[TASK ITEM]
Please restate, word for word, the lines below that begin at the one with "left elbow: (119, 49)" and end at the one with "right hip: (81, 78)". Leave out all other lines.

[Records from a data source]

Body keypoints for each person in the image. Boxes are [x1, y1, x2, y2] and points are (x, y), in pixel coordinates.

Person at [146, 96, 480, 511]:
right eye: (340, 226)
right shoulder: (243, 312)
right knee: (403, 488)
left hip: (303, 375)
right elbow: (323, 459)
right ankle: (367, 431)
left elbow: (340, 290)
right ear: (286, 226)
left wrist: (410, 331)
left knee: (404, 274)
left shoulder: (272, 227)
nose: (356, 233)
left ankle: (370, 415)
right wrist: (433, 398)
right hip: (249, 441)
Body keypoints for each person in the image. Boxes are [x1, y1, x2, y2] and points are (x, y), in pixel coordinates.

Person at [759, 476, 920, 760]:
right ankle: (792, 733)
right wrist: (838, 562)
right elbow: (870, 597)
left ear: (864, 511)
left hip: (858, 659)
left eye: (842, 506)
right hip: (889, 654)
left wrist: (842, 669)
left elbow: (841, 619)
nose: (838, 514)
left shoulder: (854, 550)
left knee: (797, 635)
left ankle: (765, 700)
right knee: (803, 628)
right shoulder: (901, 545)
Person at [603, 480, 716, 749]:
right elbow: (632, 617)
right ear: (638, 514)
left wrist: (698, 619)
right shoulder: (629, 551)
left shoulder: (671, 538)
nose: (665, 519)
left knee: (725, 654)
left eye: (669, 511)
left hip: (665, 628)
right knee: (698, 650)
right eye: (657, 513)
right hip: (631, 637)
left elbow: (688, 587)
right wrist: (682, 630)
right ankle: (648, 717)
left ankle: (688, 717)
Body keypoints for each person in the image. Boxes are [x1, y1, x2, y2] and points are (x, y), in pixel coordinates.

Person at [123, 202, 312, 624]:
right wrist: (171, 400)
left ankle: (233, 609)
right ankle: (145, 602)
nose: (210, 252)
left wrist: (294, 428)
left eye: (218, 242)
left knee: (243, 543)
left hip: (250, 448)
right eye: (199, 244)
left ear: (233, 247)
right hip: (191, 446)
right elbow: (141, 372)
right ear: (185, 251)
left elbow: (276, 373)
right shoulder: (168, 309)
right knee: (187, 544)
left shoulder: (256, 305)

---

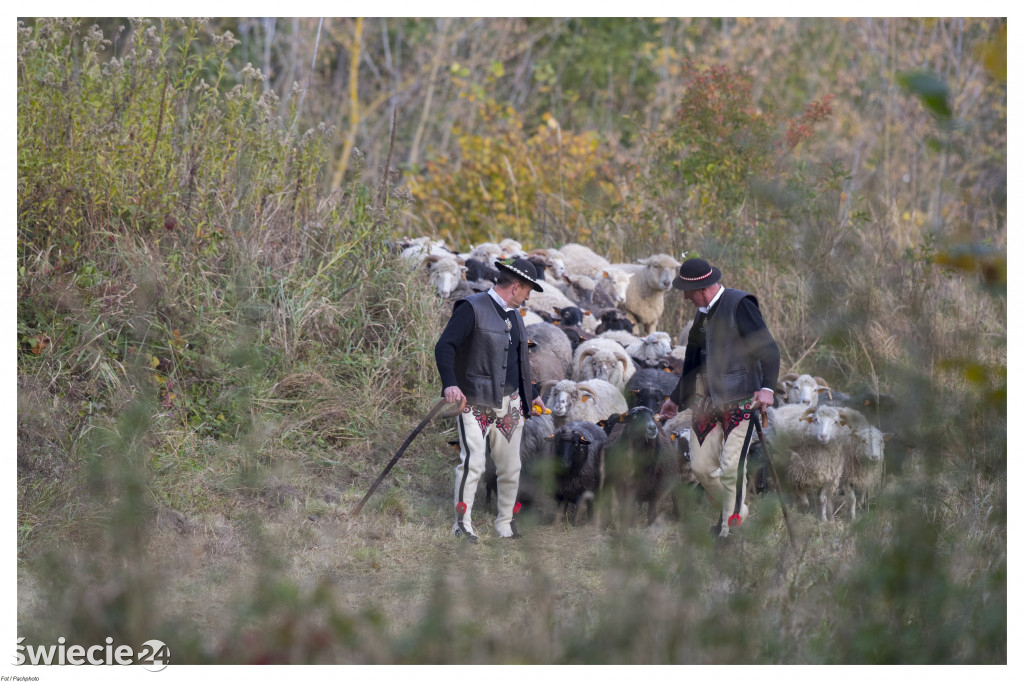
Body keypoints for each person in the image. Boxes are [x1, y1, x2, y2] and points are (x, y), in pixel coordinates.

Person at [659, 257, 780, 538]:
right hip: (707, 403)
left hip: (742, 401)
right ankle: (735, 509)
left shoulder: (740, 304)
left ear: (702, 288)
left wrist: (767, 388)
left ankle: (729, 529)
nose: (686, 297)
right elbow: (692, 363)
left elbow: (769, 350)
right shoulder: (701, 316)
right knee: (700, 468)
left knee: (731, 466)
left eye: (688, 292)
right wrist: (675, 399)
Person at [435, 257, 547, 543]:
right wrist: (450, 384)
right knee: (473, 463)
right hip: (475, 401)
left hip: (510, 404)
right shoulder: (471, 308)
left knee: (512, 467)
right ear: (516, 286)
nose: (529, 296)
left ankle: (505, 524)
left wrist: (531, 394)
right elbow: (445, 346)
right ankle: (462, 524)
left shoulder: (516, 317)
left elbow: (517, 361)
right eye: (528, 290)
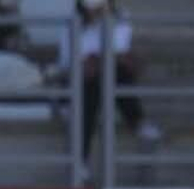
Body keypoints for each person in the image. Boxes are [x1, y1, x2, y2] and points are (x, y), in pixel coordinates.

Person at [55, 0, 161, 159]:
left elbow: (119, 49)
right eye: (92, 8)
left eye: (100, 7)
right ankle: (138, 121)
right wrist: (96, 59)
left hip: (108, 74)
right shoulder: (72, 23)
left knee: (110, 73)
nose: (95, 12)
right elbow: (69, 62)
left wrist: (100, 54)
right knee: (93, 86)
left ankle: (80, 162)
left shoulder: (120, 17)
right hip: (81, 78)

[ANSWER BOX]
left elbow: (119, 49)
right eye: (92, 8)
left eye: (100, 7)
right ankle: (138, 121)
right wrist: (96, 59)
left hip: (108, 74)
right shoulder: (72, 23)
left knee: (110, 73)
nose: (95, 12)
right elbow: (69, 62)
left wrist: (100, 54)
right knee: (93, 86)
left ankle: (80, 162)
left shoulder: (120, 17)
right hip: (81, 78)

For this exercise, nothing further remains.